Provided records:
(begin)
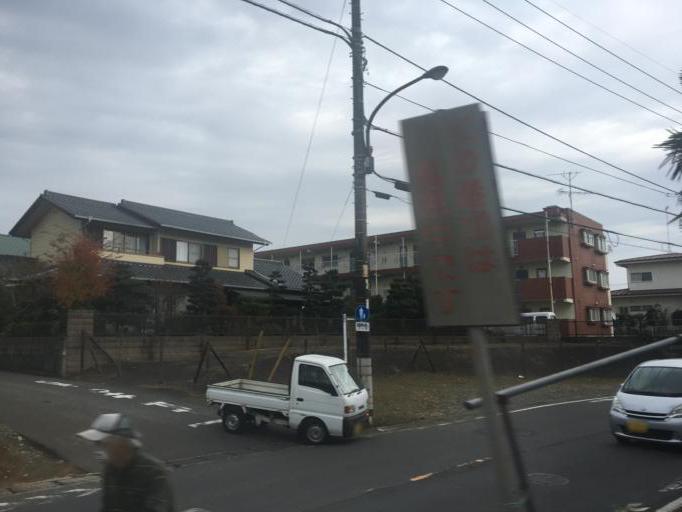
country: JP
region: Tokyo
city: Fussa
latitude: 35.7745
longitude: 139.3465
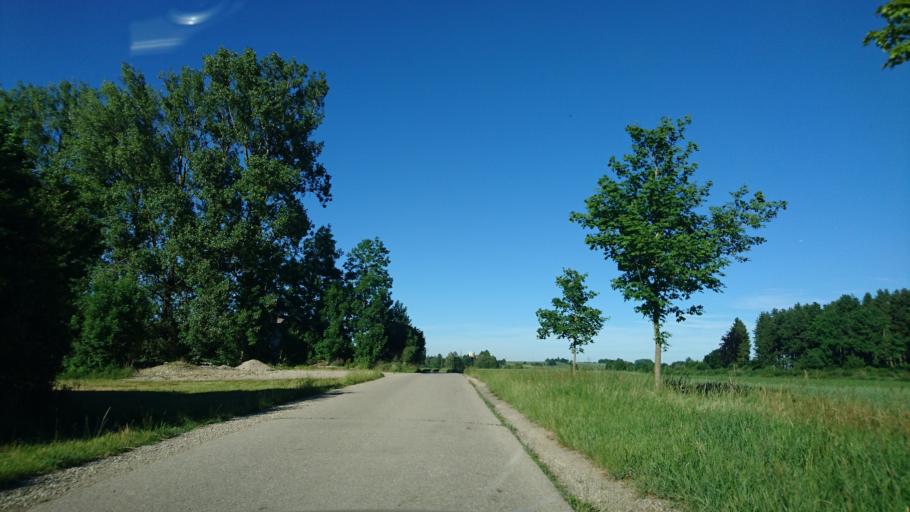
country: DE
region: Bavaria
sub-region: Upper Bavaria
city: Poing
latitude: 48.1786
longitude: 11.8358
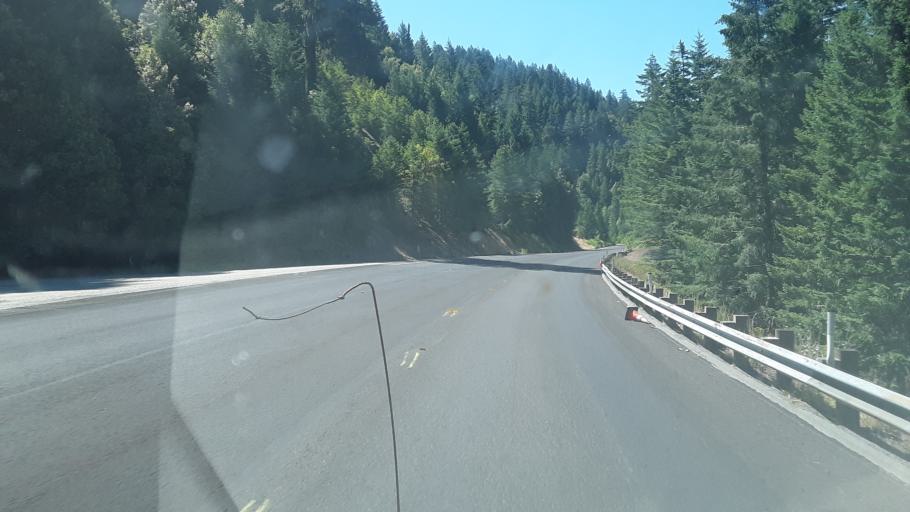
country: US
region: Oregon
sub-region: Josephine County
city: Cave Junction
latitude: 41.9550
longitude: -123.7433
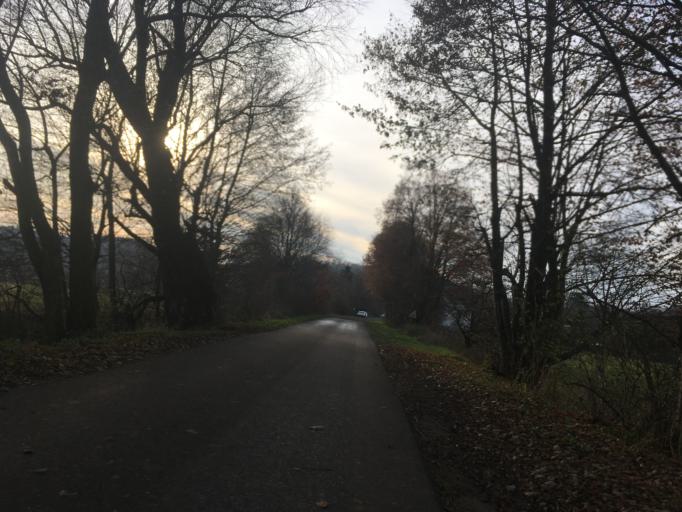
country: DE
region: Brandenburg
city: Falkenberg
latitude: 52.8090
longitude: 13.9637
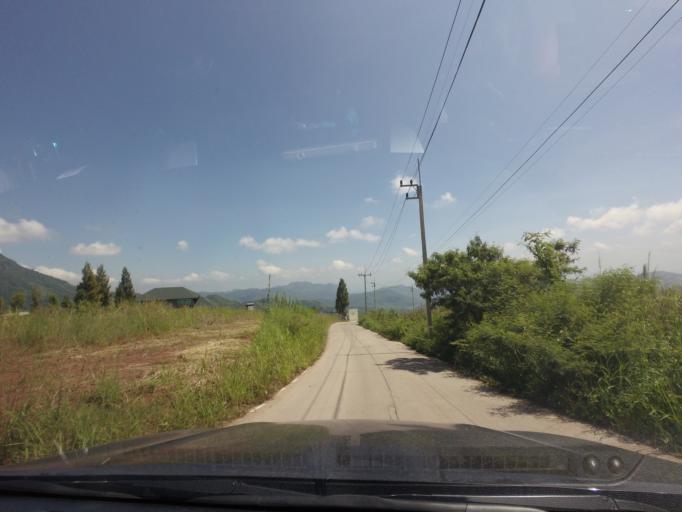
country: TH
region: Phetchabun
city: Khao Kho
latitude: 16.7940
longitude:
(end)
Task statement:
Copy out the records verbatim, starting with the line that contains "longitude: -123.7433" and ending with the final line of the records, with both of those lines included. Omit the pictures from your copy.

Expected answer:
longitude: -123.7433
country: DE
region: Brandenburg
city: Falkenberg
latitude: 52.8090
longitude: 13.9637
country: TH
region: Phetchabun
city: Khao Kho
latitude: 16.7940
longitude:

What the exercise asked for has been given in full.